Questions: Jordan Curve Theorem (Homological Proof)
4 questions to test your understanding
Score: 0 / 4
Question 1 Multiple Choice
The Jordan curve theorem seems obvious. Why is a rigorous proof difficult?
ABecause continuous curves can be arbitrarily pathological — space-filling curves, curves with positive area, wildly oscillating curves — and the theorem must hold for all of them
BBecause the theorem is actually false for some curves
CBecause the plane has complicated topology
DBecause the definition of 'inside' is ambiguous
The difficulty lies in the generality of 'continuous simple closed curve.' Such curves can be extremely wild: they can have infinite length, positive Lebesgue measure (the Osgood curve), or oscillate infinitely often at every scale (like space-filling curves, though space-filling curves are not injective so they are not simple). The theorem must handle ALL continuous injections of S^1 into R^2, including those that defy geometric intuition. For smooth or polygonal curves, the theorem is much easier. The homological proof handles all cases uniformly because homology is defined for arbitrary continuous maps.
Question 2 True / False
The generalization to higher dimensions (Jordan-Brouwer separation theorem) states: any embedding of S^{n-1} in S^n separates S^n into exactly two components.
TTrue
FFalse
Answer: True
This is the natural higher-dimensional generalization. An embedded (n-1)-sphere in S^n divides S^n into two open connected components whose common boundary is the embedded sphere. The homological proof generalizes cleanly: using the Mayer-Vietoris sequence on the decomposition S^n = U ∪ V where U is the complement of a closed disk neighborhood and V is a neighborhood of the embedded sphere, one computes H_0(S^n \ S^{n-1}) and shows it has rank 2 (two connected components). The proof uses Alexander duality in its most general form.
Question 3 Multiple Choice
The homological proof of the Jordan curve theorem uses Alexander duality. What does Alexander duality say in this context?
AH_k(S^n \ K) ≅ H̃^{n-k-1}(K) for any compact subspace K ⊂ S^n
BThe fundamental group of the complement equals the homology of the curve
CThe curve and its complement have the same Euler characteristic
DEvery closed curve in S^2 is homologous to zero
Alexander duality states H_k(S^n \ K) ≅ H̃^{n-k-1}(K) (reduced Cech cohomology). For the Jordan curve theorem: K = C ≅ S^1 embedded in S^2. Then H_0(S^2 \ C) ≅ H̃^0(S^1) ≅ Z. Since H_0 counts connected components minus one (in reduced form), H̃_0(S^2 \ C) ≅ Z means there are exactly 2 components.

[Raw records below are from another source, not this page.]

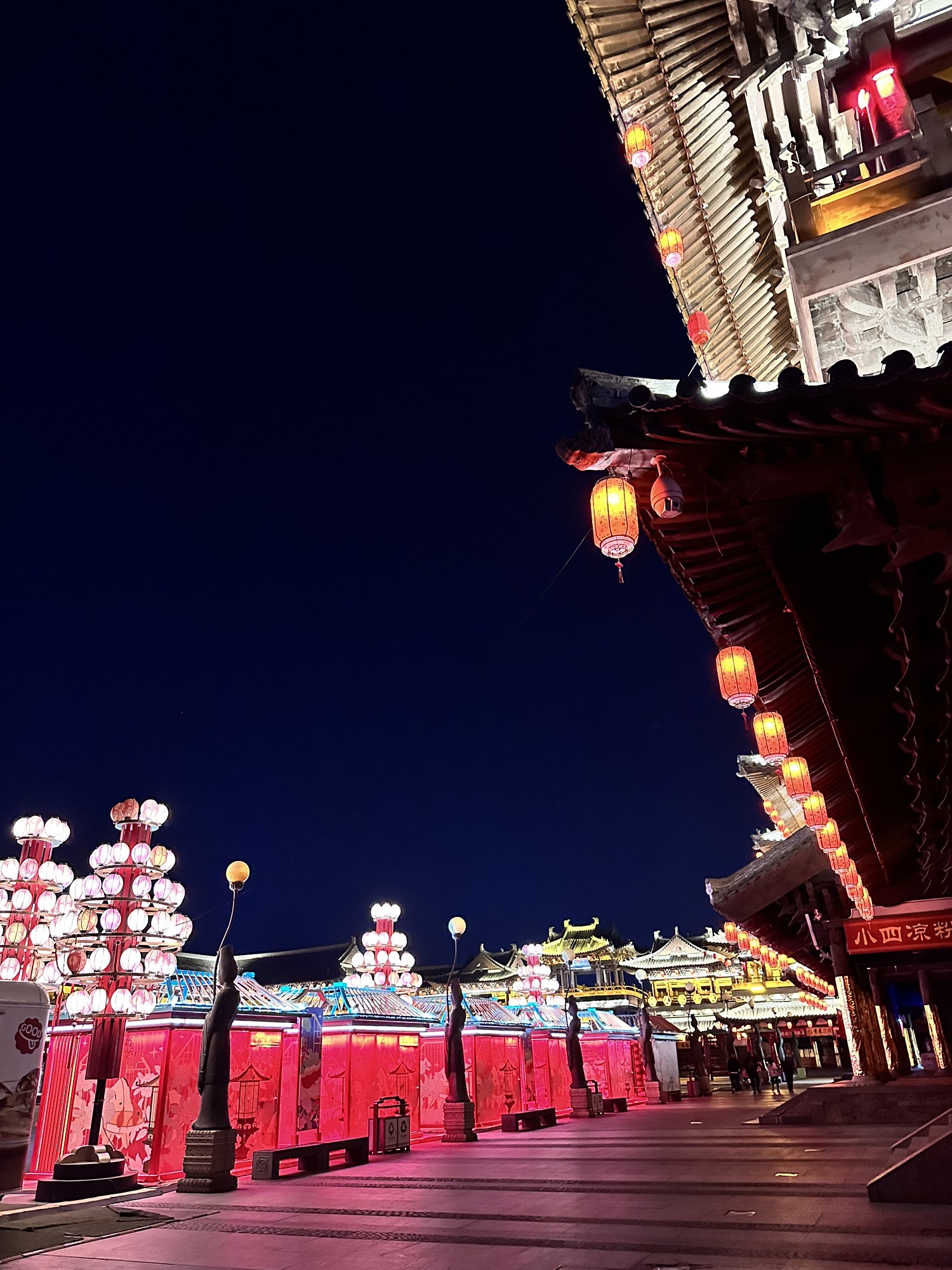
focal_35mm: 24
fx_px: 880
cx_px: 476
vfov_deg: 71.6
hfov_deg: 56.8
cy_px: 635
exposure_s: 1/33
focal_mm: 6.86
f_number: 1.78
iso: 1000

Alexander duality reduces the 'separation' question (about the complement) to a cohomology computation of the embedded object itself.
Question 4 Short Answer
A figure-eight (two circles touching at a point) in the plane divides the plane into three regions. Explain why this does not contradict the Jordan curve theorem.
Think about your answer, then reveal below.
Model answer: The Jordan curve theorem applies only to SIMPLE closed curves — continuous injections of S^1 into R^2. A figure-eight is not a simple closed curve: it is the image of a curve that passes through the intersection point twice, so the parametrizing map S^1 → R^2 is not injective at that point. The figure-eight is instead the image of a continuous map that is not an embedding. The theorem makes no claim about non-simple curves, and indeed a non-simple curve can divide the plane into any number of regions.
This is a common source of confusion. The power of the Jordan curve theorem lies in its universality for simple curves — it applies even to incredibly pathological continuous injections. But the simplicity (injectivity) condition is essential. Without it, curves can self-intersect and create arbitrarily many regions.